A mountainous moccasin- and buckskin-outfitted man was whittling with a razor-sharp bone-handled hunting knife. Maurice Leakey sliced wood shavings off the stick for a moment, then held the knife and wood out to the boys. “Here ye go, lads. Which one wants to try first?”

“Me,” the larger of the two said, clumsily grabbing for the knife.

“Mr. Maurice!” Lavinia yelled, bearing down upon them from the house.

“Now, Joseph, you got to handle a knife slow and careful,” Leakey instructed, fitting the boy's hand around the handle and then hovering over him as he took a first awkward swipe at the wood.

“Joseph, you give me that knife this minute!” Lavinia ordered, snatching it away before Leakey could stop her.

“Now, look here—”

“'Vinia took my knife, Uncle Maurice,” Joseph wailed.

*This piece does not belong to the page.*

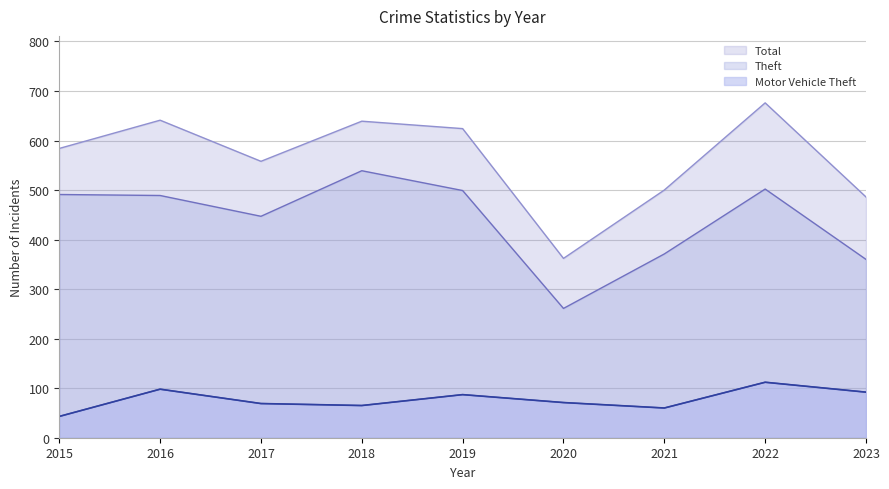

What is the sum of the Total values at 2023 and 2018?

1125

Lavinia stood toe to toe with Leakey and glared up at him. “You goin' to let that precious little boy slice his whole hand off with this thing!” she exploded, waving the knife in his face.

The two of them did make a picture, Tom thought as he held back and watched the confrontation. Two years older than Tom, Maurice had grown up more a Paxton than a Leakey, and the boys had run away to sea together in 1784. The next five years had been a time of pirates and shipwrecks and more dangers than most men faced in a lifetime. Maurice and Tom had been drunk together, fought together, womanized together, saved each other's lives a half-dozen times, and in the process had become closer than brothers. Tom remembered well the day he'd lost the sight in his left eye to the slash of a buccaneer's cutlass, only to have Maurice grab the pirate, lift him overhead, and snap his back like a twig. After the years of adventuring, the Paxton blood had finally drawn Tom home to help his father run the family business, business that had taken him to England, where he had met his beloved Jenny.

Maurice Leakey, in the meantime, had given up seafaring and had headed inland where the trackless hills and forests stole his heart forever from the sea. Ranging through Kentucky and Tennessee, he'd ventured all the way to the great rolling waters of the Mississippi before the news of Jenny's death, passed through no one knew how many mouths, had drawn him back. Not surprisingly, considering the imposing figure that he cut, Leakey dominated practically everyone with whom he came into contact—the exception being Lavinia, who wasn't impressed, and who didn't back down an inch.

“Take it easy, both of you.” Tom laughed, stepping between them to break the stalemate. “Lavinia, give me the knife. The boys have to learn how to handle one sooner or later, and they're better off learning the right way from the right people. Besides, a nick now is a good way to avoid a serious cut later. We won't let them get hurt badly.”

Lavinia looked skeptical, but handed over the knife. “Well.… Long as they don't lop off a foot or finger or somethin'. You watch 'em close, Mr. Tom.”

“Don't worry. I will. Here you go, Joseph. Remember,
slowly
. And cut
away
from yourself.”

Still dubious, Lavinia went grudgingly to the back door of the house and disappeared inside, where—Tom didn't doubt for one second—she would observe through a window everything that went on in the backyard.

“That woman's a holy terror,” Leakey growled as soon as she was out of earshot. “Don't know that I'd put up with her, Tom.”